Only the lines below from the one that holds "[Plaid Cymru](party-plaidcymru.html) page.*" through the one that holds "## 1. 引言性准备工作" should appear in the answer, copied exactly, end lines included and pictures omitted.

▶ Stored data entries
-=-=-=-=-

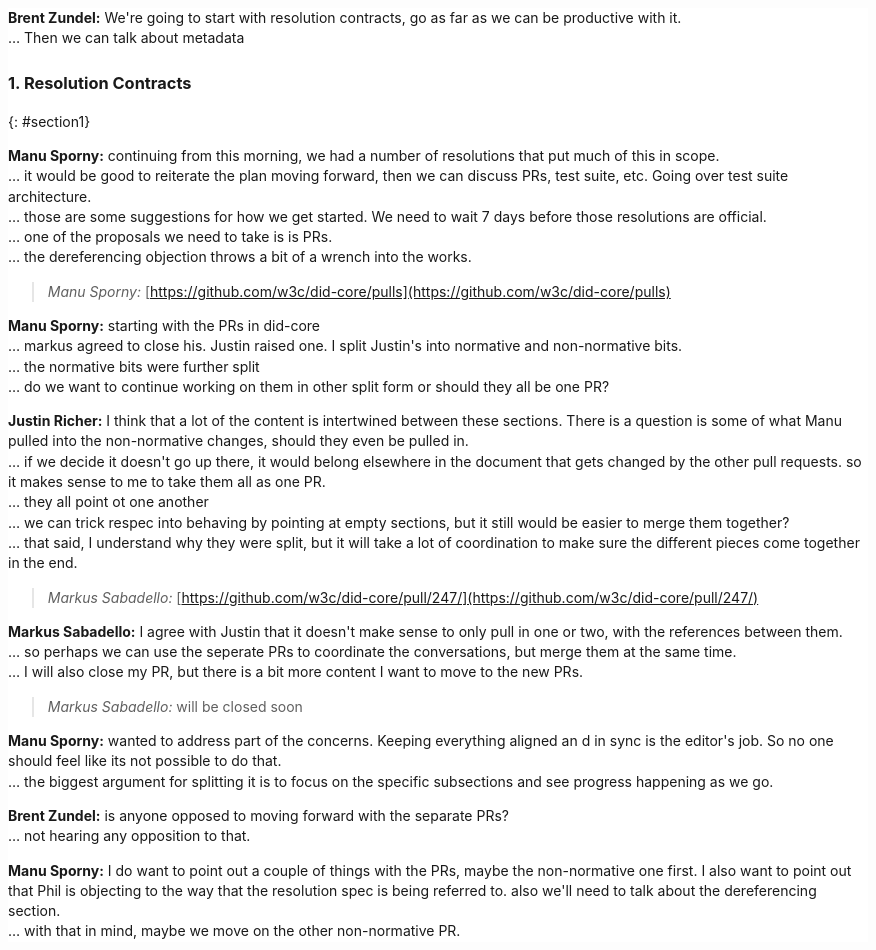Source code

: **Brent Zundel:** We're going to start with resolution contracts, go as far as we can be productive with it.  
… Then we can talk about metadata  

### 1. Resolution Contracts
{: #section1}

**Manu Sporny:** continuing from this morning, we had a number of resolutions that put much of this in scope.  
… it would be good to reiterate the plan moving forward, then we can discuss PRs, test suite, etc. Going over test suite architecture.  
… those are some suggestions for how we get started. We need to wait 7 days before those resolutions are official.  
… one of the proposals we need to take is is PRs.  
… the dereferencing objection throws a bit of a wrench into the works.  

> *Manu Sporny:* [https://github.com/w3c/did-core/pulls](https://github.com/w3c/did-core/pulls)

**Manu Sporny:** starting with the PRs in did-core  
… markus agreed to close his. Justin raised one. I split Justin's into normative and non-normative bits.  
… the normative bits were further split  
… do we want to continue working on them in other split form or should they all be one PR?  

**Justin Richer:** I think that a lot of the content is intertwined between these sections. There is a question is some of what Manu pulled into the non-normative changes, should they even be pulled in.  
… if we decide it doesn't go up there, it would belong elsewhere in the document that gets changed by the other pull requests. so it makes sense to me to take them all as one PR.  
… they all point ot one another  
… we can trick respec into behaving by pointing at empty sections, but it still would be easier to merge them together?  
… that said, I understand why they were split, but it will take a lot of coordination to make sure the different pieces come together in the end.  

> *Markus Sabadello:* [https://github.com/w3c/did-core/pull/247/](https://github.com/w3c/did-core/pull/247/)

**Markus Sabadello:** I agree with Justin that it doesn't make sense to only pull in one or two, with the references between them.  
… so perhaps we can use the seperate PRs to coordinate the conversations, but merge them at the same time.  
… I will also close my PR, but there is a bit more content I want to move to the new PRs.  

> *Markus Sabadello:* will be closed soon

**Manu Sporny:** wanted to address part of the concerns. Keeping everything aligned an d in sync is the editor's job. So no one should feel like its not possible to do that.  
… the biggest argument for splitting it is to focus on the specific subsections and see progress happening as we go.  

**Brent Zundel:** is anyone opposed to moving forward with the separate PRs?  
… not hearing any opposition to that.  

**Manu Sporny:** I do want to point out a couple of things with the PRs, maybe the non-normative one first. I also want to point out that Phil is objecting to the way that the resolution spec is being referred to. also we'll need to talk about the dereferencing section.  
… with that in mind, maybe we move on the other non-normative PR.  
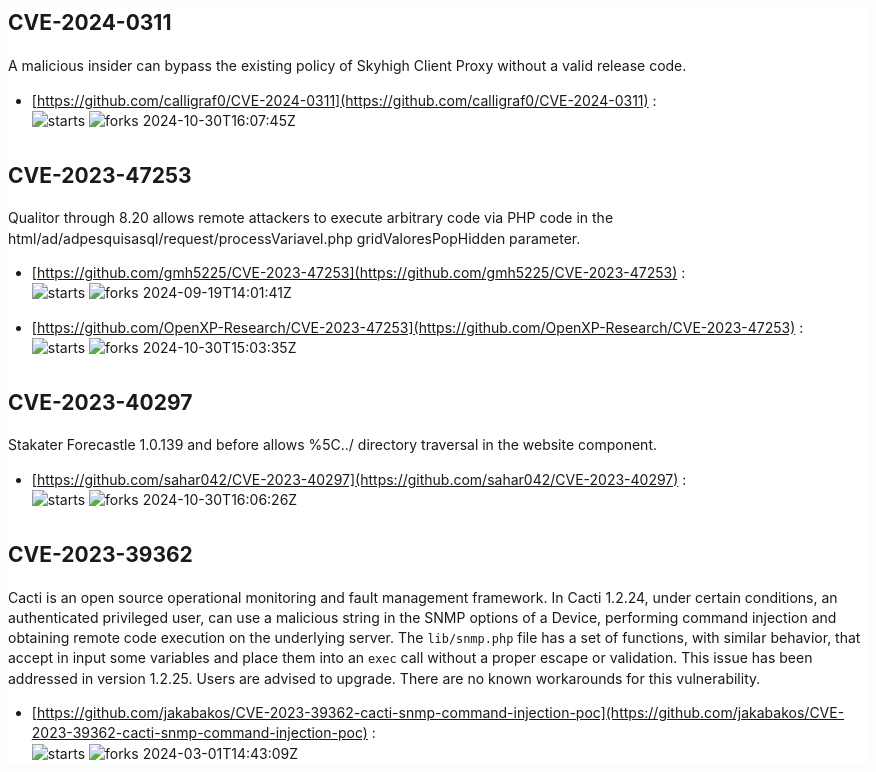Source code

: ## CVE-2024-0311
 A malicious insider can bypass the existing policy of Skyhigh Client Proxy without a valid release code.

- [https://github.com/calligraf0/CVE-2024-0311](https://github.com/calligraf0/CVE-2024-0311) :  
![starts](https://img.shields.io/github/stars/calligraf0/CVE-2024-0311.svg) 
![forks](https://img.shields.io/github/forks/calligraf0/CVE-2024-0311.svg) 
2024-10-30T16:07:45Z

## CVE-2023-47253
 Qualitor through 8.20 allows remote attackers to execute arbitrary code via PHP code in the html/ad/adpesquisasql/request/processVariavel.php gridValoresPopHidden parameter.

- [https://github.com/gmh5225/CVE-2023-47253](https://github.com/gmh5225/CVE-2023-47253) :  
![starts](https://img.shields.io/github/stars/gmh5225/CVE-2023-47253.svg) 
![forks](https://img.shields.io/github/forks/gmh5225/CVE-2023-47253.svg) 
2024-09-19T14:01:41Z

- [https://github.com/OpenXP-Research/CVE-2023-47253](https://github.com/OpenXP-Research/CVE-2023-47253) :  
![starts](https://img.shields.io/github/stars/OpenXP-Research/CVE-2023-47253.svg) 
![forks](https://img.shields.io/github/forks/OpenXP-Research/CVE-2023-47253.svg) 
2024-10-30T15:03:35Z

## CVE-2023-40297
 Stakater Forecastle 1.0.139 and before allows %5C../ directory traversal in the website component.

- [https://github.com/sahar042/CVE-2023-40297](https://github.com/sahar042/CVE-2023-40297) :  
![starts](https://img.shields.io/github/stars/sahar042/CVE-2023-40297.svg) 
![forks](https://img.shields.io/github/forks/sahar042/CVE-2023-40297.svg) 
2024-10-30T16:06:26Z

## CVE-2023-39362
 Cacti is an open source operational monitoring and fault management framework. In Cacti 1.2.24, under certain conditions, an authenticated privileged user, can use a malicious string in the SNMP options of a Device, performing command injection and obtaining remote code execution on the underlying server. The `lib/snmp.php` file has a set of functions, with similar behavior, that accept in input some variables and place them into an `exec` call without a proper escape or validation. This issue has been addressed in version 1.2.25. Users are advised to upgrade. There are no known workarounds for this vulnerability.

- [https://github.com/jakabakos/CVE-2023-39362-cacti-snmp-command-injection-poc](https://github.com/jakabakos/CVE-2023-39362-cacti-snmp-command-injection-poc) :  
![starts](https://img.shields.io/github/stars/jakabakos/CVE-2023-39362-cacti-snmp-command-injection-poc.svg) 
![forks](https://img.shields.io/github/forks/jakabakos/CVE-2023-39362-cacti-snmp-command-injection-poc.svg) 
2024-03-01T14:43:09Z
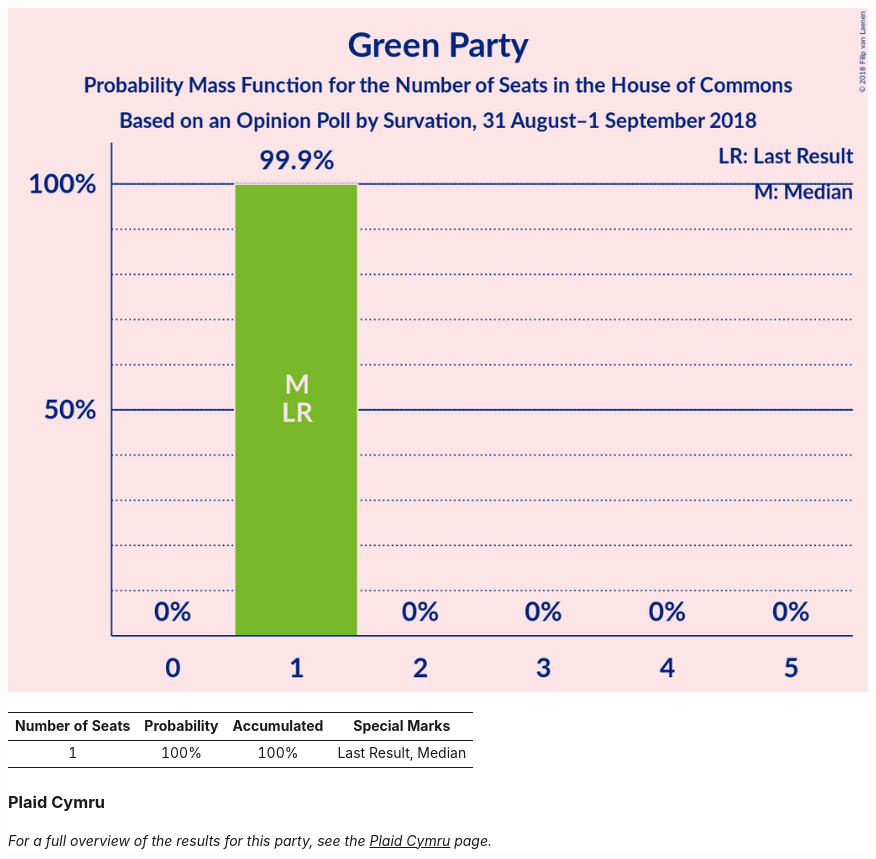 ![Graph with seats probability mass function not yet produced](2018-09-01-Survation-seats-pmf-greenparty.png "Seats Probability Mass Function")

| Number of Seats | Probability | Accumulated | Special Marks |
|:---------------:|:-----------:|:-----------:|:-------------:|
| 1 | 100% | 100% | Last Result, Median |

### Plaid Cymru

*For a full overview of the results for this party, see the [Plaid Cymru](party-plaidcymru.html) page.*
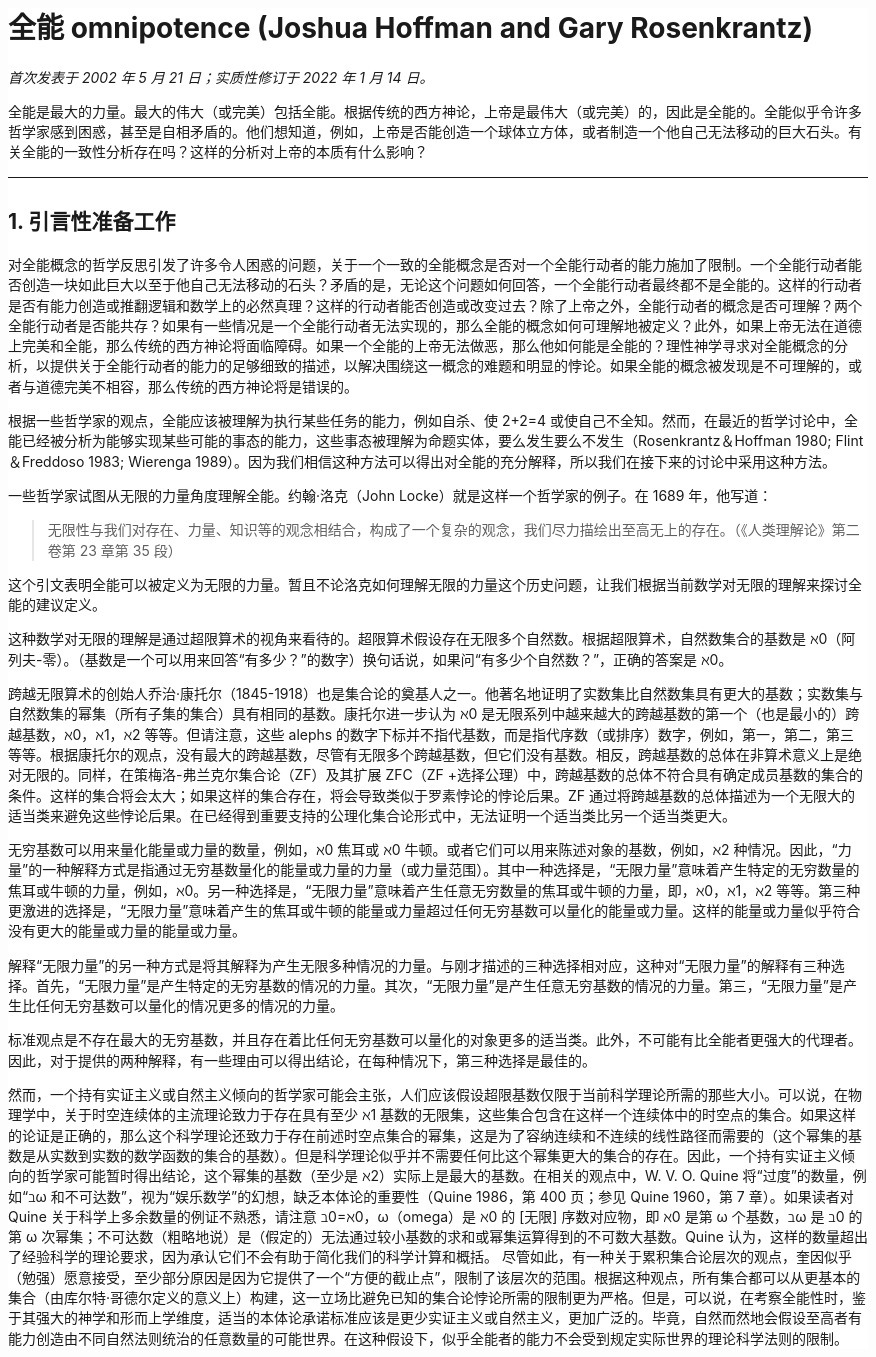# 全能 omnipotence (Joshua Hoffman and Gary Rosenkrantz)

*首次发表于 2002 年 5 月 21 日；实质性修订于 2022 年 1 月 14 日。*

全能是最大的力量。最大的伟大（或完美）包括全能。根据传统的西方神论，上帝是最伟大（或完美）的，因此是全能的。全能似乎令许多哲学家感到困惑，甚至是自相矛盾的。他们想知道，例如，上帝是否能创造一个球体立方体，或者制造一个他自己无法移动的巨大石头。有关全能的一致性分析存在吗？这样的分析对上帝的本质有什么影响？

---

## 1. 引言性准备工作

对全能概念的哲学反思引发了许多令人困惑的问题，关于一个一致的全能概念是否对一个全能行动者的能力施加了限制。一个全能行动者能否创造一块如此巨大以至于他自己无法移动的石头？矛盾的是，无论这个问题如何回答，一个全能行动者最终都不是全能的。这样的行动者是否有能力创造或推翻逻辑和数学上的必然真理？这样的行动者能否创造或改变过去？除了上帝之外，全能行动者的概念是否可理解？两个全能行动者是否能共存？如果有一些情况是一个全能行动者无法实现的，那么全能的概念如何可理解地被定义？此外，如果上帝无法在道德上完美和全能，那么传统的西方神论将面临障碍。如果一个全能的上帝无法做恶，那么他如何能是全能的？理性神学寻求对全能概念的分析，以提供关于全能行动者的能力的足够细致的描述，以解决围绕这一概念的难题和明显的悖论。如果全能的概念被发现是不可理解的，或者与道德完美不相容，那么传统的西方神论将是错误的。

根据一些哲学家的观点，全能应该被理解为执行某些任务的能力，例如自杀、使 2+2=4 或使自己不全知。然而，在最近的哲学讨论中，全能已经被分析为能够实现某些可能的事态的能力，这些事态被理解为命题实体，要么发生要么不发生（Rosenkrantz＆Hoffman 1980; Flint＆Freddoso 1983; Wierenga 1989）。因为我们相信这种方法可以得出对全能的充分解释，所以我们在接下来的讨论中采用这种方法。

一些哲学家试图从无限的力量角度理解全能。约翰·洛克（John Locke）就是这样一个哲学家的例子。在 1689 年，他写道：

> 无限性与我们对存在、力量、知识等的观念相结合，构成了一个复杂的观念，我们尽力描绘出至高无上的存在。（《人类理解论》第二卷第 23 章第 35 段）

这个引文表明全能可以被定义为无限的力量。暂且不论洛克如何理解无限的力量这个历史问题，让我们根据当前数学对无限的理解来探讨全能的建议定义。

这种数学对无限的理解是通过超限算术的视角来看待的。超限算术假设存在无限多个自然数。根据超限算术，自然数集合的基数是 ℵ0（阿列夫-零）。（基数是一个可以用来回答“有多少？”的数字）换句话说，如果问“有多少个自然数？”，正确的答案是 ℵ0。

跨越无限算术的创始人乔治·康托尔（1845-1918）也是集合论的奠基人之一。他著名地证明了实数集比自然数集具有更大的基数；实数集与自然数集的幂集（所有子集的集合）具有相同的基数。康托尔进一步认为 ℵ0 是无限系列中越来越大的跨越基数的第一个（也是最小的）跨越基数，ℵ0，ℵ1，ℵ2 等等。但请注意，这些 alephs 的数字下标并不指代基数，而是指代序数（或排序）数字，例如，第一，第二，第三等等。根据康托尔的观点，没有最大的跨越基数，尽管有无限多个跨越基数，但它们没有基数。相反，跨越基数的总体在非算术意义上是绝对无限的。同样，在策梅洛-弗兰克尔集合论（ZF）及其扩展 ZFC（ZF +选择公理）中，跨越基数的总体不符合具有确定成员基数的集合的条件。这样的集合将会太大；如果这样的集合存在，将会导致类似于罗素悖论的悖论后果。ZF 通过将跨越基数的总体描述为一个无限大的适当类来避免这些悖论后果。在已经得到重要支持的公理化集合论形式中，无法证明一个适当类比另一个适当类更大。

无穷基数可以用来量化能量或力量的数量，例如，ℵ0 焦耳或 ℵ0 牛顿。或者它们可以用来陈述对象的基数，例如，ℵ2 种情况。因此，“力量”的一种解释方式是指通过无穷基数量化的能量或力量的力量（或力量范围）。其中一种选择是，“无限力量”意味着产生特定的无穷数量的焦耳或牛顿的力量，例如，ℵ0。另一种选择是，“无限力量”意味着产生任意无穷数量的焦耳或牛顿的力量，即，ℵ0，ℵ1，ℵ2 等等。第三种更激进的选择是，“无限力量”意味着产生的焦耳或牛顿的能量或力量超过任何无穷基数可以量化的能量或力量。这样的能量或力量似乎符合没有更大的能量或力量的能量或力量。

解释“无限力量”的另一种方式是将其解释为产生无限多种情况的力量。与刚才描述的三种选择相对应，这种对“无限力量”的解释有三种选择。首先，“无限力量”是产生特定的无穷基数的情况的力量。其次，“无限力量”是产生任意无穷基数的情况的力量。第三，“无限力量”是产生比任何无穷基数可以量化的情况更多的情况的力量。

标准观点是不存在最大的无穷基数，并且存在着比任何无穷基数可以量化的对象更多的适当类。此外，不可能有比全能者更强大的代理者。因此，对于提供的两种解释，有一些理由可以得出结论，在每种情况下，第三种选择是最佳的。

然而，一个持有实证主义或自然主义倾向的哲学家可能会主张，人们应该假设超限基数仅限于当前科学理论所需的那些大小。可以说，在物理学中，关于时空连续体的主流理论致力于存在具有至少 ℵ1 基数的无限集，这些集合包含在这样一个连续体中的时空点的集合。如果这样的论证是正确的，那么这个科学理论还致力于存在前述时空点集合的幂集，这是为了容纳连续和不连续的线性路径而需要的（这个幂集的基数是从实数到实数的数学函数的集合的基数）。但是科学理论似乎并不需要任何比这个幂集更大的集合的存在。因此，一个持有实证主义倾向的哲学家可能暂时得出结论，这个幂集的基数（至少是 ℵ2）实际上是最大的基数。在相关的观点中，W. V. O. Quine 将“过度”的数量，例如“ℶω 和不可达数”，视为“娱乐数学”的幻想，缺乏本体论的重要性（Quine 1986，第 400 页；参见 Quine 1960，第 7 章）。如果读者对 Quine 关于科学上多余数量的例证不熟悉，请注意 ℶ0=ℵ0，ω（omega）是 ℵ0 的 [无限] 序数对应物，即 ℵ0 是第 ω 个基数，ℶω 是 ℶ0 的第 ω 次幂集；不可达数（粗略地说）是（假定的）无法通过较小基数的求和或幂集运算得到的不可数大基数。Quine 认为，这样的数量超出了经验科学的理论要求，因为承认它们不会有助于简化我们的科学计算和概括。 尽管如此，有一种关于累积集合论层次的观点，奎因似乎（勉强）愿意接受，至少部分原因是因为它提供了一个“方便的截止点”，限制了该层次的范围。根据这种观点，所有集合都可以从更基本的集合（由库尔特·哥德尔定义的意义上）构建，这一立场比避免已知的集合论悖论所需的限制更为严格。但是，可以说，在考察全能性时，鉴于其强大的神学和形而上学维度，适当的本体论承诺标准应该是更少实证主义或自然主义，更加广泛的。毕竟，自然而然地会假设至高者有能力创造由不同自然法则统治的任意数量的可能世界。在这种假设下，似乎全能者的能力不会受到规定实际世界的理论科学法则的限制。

-=-=-=-=-

▶ REPLY
*For a full overview of the results for this party, see the [Plaid Cymru](party-plaidcymru.html) page.*
# 全能 omnipotence (Joshua Hoffman and Gary Rosenkrantz)

*首次发表于 2002 年 5 月 21 日；实质性修订于 2022 年 1 月 14 日。*

全能是最大的力量。最大的伟大（或完美）包括全能。根据传统的西方神论，上帝是最伟大（或完美）的，因此是全能的。全能似乎令许多哲学家感到困惑，甚至是自相矛盾的。他们想知道，例如，上帝是否能创造一个球体立方体，或者制造一个他自己无法移动的巨大石头。有关全能的一致性分析存在吗？这样的分析对上帝的本质有什么影响？

---

## 1. 引言性准备工作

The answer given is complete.